Он сидел на полянке, на пеньке, босой, измазанные глиной сапоги валялись в траве. Майор поглаживал руками колени, и я не мог оторвать глаз от его рук. Они были огромные, жилистые, с крупными ногтями, такие бывают у людей, которые много и тяжело работают. Обшлага кителя и галифе у майора все были в глине. Это оттого, что он стоял на коленях, когда выкапывал мины руками.
— Эх! — вздохнул майор. — Ну что мне с ними делать? Надо в лагерь вести к начальству. Пусть там разбираются. За пистолетами, что ли, шли? А? Кавалеры? В войну поиграть?
Мы отрицательно замотали головами.
— А зачем?
— Тут немцы близко. На всякий случай.
Офицер вдруг тоненько засмеялся. Он смеялся всё громче и громче, с повизгиванием.

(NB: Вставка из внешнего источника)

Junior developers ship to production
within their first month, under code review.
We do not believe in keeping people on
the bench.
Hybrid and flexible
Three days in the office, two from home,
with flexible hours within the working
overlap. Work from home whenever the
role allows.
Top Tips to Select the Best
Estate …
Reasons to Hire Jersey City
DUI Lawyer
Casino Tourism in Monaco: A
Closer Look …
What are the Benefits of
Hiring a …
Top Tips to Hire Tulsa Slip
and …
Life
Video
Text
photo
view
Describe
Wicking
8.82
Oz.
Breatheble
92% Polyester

— Гриша! — закричал он. — Пчёлко!
— Здесь!
Из кустов вышел ещё один солдат.
— Ты обед на мост понесёшь, прихвати вот этих ополченцев. Отряд самообороны. Сдай их начальству в лагерь. А ты, Иваныч, — сказал он пожилому, — поди глянь, как там ребята кошечки кладут.
— Есть, — ответил Иваныч. — А всё ж выдрать следовало…

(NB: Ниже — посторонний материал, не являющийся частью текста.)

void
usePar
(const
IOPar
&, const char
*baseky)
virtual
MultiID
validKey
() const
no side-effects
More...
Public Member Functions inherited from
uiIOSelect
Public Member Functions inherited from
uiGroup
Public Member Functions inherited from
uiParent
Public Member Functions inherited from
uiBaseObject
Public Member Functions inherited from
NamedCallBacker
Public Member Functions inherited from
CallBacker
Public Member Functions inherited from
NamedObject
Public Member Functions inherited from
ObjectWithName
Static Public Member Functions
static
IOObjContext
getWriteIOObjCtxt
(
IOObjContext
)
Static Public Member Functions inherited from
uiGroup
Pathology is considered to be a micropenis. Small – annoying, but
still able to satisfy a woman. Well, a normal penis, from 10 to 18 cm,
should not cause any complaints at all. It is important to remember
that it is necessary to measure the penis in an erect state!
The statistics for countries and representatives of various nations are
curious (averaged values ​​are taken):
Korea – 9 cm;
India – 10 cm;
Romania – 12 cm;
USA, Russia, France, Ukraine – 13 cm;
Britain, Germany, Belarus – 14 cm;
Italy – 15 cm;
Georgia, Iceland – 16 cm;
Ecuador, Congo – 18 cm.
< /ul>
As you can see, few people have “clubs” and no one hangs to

— Это устарелая педагогика.
— Зато сразу в чувство приводит.
— Не ворчи.
— Я не ворчу.
— Вот и не ворчи.
Они всё ещё переругивались беззлобно, когда Пчёлко надел на плечо термос, другой взял в руки, а нам приказал нести большой мешок.
Боже мой, разве это был солдат? Во-первых, он был такой маленький, такой конопатый и такой белобрысый, что вполне мог сойти за пионера. Во-вторых, на нём был такой замасленный и грязный комбинезон, что казался клеёнчатым и блестел на солнце. Даже погон у него не было, и только белая выгоревшая и захватанная масляными пальцами пилотка говорила, что это всё-таки солдат, а не трубочист. Кроме того, он шмыгал носом, и когда заговорил, то голос у него оказался тонким и хрипатым.
— Звидкиля, хлопци?
— Чего? — не поняли мы.
— З якого вы миста?
— Как это — с какого места? Нас по местам не распределяют.

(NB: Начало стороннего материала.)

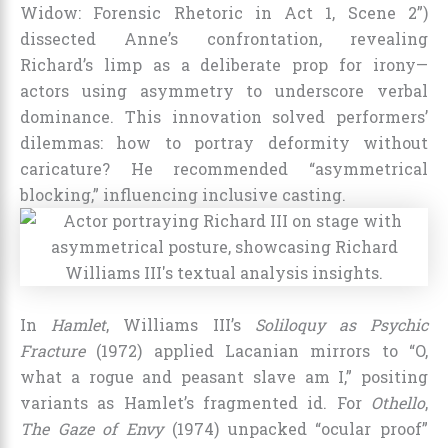
Widow: Forensic Rhetoric in Act 1, Scene 2”)
dissected Anne’s confrontation, revealing
Richard’s limp as a deliberate prop for irony—
actors using asymmetry to underscore verbal
dominance. This innovation solved performers’
dilemmas: how to portray deformity without
caricature? He recommended “asymmetrical
blocking,” influencing inclusive casting.
In
Hamlet
, Williams III’s
Soliloquy as Psychic
Fracture
(1972) applied Lacanian mirrors to “O,
what a rogue and peasant slave am I,” positing
variants as Hamlet’s fragmented id. For
Othello
,
The Gaze of Envy
(1974) unpacked “ocular proof”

— Та ни… Вы з городу чи з сэла?
— А! В городе живём, в городе.
— А кажи мэни, будь ласка, билый хлиб в мисте маете?
— Чего он так разговаривает? А? — спросил меня Серёга. — Он чего, специально, что ли, над нами издевается?
— Та ни, — улыбнулся солдат. — В мене мова така. Украинська. Ну то як, паляницу маете?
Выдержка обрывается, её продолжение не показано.